# [WHAT YOU SHOULD DO]
Count every line in the data below where the word "linecap" appears, then state only that count.

(Dataset records)

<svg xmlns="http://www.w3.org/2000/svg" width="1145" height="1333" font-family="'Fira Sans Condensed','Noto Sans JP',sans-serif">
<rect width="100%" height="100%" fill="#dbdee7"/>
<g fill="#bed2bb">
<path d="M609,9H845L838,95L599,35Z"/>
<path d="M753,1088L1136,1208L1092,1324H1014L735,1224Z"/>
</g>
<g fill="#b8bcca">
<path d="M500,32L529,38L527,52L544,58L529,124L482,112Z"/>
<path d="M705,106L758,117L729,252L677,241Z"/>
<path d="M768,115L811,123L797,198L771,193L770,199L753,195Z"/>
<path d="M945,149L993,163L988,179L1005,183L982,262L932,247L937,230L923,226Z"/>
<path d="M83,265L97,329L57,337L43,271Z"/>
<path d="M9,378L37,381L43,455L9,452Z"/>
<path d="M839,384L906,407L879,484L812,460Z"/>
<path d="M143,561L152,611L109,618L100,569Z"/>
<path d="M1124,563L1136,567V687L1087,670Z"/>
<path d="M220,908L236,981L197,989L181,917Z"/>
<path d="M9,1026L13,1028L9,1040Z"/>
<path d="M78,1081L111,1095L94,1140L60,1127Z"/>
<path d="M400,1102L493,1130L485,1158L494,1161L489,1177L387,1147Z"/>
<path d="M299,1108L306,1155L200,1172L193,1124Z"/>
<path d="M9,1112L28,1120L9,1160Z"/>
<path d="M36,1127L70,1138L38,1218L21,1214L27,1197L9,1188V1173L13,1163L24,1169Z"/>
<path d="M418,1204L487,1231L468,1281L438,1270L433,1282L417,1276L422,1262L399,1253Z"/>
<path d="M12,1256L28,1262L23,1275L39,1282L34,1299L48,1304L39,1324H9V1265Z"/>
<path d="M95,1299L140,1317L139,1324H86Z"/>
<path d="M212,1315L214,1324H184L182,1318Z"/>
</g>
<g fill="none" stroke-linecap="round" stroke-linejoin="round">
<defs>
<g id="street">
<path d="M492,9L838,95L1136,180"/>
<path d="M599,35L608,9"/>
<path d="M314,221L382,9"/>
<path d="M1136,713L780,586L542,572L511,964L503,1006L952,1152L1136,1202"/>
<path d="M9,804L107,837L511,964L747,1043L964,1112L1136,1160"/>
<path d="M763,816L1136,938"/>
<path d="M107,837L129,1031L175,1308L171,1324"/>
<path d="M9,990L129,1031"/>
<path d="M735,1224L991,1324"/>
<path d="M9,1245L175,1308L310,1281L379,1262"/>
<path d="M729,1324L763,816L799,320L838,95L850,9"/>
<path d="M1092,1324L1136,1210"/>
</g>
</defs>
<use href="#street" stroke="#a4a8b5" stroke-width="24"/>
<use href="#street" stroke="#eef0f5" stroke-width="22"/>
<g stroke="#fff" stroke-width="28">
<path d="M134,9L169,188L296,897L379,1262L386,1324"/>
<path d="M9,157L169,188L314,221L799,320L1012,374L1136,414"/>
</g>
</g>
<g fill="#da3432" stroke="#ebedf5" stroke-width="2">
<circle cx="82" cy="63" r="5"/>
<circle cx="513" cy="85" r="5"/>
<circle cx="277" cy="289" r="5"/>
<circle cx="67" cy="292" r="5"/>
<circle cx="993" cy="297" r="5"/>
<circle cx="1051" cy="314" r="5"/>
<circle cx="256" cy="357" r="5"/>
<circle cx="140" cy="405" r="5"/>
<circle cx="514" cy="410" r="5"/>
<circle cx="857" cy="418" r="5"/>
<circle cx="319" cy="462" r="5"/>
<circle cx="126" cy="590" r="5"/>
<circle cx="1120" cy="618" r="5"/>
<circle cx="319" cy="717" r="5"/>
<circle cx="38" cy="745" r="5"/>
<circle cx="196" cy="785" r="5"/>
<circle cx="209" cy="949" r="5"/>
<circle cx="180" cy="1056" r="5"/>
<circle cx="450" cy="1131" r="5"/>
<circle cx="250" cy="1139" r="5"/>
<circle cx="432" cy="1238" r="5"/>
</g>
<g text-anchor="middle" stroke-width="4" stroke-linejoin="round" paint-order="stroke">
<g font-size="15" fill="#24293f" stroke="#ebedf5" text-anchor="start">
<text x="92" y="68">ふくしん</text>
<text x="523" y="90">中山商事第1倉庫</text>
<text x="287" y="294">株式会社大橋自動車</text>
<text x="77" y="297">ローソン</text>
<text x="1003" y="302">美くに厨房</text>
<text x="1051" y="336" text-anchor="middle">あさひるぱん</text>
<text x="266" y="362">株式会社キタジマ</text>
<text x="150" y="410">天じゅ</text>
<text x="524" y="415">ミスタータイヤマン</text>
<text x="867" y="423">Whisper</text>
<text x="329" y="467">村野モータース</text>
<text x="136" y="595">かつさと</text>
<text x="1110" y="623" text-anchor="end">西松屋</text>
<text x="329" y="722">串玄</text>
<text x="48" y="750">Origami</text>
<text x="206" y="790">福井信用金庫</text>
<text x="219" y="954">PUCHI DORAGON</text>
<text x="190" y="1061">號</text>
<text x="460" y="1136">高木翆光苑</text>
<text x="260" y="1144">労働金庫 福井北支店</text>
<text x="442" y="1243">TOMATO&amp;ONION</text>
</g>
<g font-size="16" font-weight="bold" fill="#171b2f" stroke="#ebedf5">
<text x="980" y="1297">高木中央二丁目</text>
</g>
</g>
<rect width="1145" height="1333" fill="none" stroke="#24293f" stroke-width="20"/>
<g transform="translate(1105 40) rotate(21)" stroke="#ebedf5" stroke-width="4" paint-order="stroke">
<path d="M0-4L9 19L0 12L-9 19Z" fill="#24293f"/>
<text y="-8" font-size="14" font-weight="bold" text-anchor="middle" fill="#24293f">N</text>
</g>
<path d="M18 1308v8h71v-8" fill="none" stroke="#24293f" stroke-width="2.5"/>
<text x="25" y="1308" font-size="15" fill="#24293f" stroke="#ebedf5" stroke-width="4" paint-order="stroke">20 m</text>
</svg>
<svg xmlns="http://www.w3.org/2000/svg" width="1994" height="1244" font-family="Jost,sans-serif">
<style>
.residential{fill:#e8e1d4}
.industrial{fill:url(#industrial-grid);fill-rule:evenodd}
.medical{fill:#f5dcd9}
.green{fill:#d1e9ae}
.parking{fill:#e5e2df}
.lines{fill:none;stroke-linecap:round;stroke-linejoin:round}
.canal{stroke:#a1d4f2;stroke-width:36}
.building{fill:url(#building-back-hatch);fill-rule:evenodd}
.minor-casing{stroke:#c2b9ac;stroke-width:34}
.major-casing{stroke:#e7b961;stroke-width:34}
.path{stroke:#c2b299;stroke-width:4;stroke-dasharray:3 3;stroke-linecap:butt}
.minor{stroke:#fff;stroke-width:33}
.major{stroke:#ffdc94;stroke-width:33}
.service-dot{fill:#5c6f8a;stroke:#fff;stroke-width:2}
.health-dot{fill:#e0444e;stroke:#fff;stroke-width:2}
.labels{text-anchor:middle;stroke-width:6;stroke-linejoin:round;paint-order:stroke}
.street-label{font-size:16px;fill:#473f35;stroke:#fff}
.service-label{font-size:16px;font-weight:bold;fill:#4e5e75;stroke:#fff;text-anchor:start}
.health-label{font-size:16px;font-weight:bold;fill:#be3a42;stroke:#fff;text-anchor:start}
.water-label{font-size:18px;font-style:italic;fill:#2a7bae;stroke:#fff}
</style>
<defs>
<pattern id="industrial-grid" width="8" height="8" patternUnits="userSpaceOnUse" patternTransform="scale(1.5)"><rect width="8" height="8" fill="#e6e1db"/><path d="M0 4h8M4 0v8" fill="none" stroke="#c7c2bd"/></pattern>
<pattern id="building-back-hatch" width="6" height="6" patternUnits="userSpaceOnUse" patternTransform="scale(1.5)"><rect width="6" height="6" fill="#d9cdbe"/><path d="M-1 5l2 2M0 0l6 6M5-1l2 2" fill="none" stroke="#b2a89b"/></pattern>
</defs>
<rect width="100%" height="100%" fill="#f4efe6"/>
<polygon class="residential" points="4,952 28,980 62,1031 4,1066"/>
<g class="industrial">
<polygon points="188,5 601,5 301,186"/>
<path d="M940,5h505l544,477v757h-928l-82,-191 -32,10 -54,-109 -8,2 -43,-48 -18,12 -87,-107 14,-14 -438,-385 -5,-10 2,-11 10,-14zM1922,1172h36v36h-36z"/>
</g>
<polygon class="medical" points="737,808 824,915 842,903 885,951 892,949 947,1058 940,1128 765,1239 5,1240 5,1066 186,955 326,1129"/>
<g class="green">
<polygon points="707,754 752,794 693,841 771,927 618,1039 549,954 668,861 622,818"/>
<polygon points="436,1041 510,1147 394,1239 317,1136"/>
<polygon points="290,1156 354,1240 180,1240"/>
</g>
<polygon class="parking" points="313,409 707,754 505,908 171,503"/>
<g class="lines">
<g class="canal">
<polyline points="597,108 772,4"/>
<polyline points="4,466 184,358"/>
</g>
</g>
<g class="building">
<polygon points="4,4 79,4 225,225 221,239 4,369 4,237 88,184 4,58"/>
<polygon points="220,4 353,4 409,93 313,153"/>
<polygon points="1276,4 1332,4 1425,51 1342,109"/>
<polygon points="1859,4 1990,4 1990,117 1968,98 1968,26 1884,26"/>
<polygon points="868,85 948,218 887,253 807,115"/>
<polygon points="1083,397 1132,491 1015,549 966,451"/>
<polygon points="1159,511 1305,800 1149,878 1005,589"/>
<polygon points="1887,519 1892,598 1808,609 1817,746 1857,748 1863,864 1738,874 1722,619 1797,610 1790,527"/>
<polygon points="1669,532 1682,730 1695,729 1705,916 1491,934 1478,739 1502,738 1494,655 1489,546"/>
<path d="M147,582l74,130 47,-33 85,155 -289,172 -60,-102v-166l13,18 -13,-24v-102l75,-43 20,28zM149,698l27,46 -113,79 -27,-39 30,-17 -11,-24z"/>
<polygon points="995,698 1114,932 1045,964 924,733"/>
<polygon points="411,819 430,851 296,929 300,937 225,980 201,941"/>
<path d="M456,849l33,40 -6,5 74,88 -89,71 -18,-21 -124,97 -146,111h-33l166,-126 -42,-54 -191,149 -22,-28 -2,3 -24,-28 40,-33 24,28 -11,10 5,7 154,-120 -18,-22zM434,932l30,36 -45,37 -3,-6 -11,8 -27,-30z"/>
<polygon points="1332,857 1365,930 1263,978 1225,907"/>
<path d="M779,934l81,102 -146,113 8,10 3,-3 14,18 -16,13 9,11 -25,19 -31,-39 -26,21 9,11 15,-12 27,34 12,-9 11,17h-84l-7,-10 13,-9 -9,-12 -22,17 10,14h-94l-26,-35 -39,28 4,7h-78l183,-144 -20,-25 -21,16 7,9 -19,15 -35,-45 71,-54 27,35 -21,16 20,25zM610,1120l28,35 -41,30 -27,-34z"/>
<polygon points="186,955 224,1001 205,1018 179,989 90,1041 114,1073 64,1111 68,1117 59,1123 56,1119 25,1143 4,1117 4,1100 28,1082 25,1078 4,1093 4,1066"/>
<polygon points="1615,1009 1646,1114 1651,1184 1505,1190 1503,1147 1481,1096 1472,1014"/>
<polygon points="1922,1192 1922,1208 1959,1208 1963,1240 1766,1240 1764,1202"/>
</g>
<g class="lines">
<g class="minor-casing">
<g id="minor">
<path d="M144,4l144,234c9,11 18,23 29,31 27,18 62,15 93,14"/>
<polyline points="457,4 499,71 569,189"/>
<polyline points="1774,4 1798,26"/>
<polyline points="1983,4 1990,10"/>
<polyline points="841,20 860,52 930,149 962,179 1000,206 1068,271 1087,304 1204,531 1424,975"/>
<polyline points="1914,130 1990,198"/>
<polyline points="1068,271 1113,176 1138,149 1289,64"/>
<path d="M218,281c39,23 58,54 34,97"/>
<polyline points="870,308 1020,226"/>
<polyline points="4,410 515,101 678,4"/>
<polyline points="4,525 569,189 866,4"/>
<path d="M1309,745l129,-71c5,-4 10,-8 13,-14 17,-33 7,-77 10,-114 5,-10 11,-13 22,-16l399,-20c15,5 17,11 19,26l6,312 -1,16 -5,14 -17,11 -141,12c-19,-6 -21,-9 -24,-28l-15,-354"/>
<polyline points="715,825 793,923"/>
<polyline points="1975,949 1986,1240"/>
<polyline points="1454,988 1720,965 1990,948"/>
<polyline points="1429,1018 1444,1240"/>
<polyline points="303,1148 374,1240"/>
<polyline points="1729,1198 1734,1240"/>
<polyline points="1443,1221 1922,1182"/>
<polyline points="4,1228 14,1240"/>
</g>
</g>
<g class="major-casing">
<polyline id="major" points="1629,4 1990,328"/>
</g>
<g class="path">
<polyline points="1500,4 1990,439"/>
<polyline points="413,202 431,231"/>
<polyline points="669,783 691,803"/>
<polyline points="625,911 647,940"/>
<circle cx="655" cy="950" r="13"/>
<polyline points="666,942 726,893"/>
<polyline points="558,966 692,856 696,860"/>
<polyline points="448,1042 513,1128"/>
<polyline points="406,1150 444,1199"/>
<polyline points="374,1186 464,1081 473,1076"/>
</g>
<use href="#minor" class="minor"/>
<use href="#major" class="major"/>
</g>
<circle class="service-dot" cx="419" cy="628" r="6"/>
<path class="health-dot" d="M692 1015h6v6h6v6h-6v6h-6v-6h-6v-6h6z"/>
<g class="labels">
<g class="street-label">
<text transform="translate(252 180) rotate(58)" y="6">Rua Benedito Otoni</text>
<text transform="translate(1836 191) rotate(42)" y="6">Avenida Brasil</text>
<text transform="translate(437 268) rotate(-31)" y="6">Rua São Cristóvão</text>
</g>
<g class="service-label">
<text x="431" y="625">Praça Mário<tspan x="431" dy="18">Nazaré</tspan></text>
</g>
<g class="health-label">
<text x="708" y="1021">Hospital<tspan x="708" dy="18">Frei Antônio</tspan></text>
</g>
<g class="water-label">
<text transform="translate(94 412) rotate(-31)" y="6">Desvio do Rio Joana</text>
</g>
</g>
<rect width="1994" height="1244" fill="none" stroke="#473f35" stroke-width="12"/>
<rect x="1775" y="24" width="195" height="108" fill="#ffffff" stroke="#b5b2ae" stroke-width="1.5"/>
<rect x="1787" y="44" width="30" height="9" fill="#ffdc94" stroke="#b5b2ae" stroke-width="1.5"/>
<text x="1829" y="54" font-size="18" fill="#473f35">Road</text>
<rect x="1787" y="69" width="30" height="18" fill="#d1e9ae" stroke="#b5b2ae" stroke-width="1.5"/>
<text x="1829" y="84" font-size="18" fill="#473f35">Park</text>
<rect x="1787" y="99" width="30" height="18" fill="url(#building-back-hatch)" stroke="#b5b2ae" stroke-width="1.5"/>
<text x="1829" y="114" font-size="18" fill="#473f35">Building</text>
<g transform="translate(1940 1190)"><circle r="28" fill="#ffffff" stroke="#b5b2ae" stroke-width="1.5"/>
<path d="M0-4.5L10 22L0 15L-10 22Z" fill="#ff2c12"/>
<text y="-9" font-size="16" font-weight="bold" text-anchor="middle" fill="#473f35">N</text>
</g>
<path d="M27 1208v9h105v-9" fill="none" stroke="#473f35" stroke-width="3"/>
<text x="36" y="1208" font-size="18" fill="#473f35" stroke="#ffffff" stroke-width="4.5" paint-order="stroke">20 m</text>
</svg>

# [RESULT BELOW]
3